Our clients' situation
Our clients approached us to purchase a buy-to-let property through a limited company, which presented several layers of complexity. The company had four shareholders: two parents and their two children. The shareholding was split 50%, 20%, 20%, and 10%. Both children were first-time buyers and full-time students with zero income. There were also age-related challenges with one not meeting the usual minimum age requirement of over 21 years old together with the proposed mortgage term taking one of the parents to an age that raised succession planning concerns.
One parent is earning across three different arrangements (sole trader, partnership, and limited company), and the other taking a small sole trader income, making this a highly complex income profile. The latest SA302 was just outside most lender policies, although only by a matter of days. The deposit was funded via an intercompany loan from the limited company.
Alexander Hall's solution
After reviewing the market, our adviser placed the case with a lender that could accommodate these challenges.
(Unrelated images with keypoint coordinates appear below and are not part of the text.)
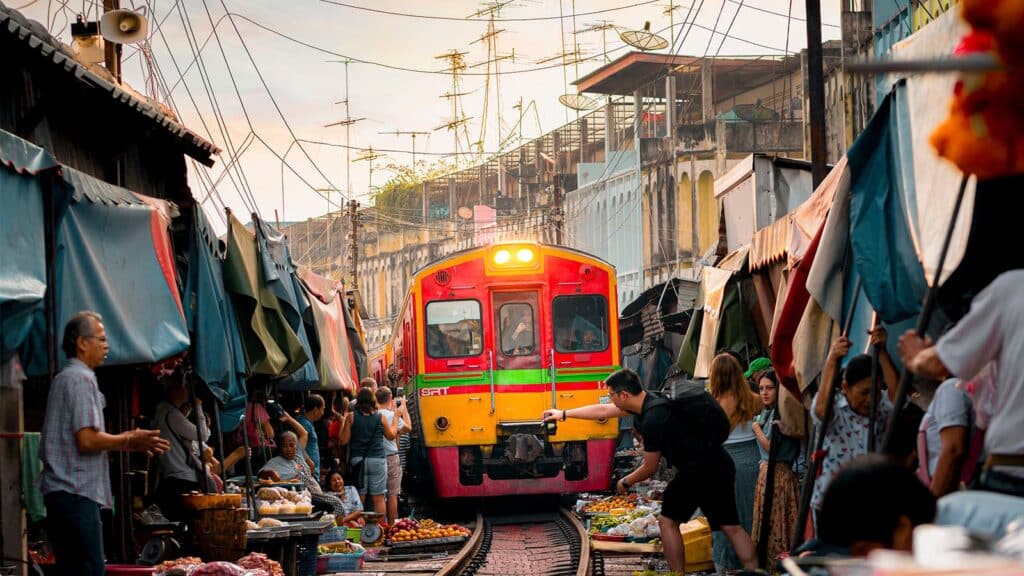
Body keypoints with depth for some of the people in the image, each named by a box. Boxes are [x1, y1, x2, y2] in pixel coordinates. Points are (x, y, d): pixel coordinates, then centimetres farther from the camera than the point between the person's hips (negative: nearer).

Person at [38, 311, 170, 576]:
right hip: (76, 491, -10)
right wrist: (129, 441, -6)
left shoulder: (64, 378, 21)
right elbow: (87, 440, -18)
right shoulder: (81, 379, -11)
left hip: (61, 492, 10)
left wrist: (127, 441, 17)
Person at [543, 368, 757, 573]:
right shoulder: (647, 401, 9)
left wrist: (625, 482, 10)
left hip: (698, 470, -9)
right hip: (719, 465, 9)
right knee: (731, 526, 6)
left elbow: (649, 469, -9)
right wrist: (564, 414, 30)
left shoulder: (652, 419, -18)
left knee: (667, 521, 7)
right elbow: (603, 411, 23)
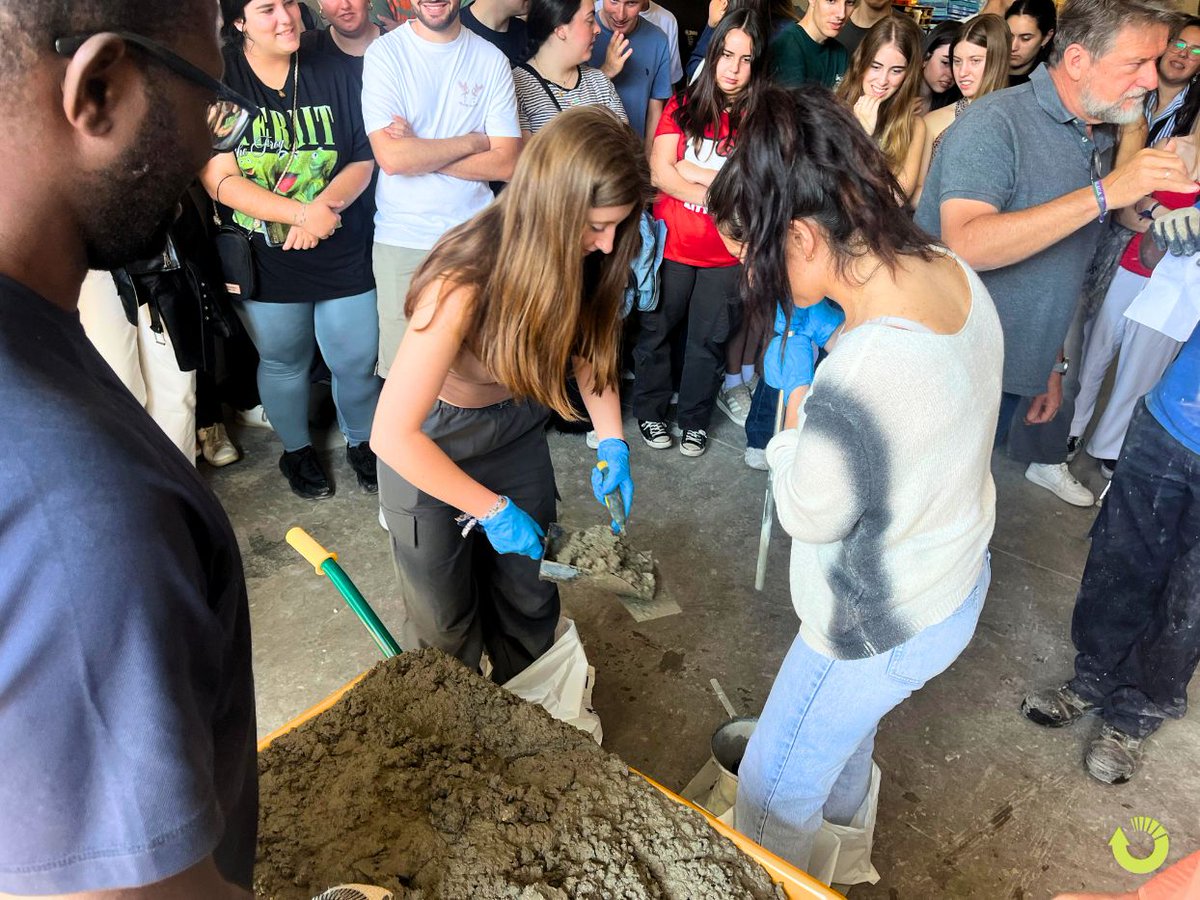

The lender agreed to ignore the 10% shareholder whose age was outside their normal criteria, and accepted written confirmation that neither of the full-time students would reside in the property. They carried out extensive underwriting on the income and the future impact of the intercompany loan, ultimately agreeing to accept the latest SA302.
Despite the intricate packaging and multiple underwriting queries, our adviser submitted a fully packaged case upfront, which meant the application progressed smoothly. The case went to offer within just one and a half weeks of submission, demonstrating the value of expert advice and thorough preparation when navigating multi-shareholder structures and layered income profiles.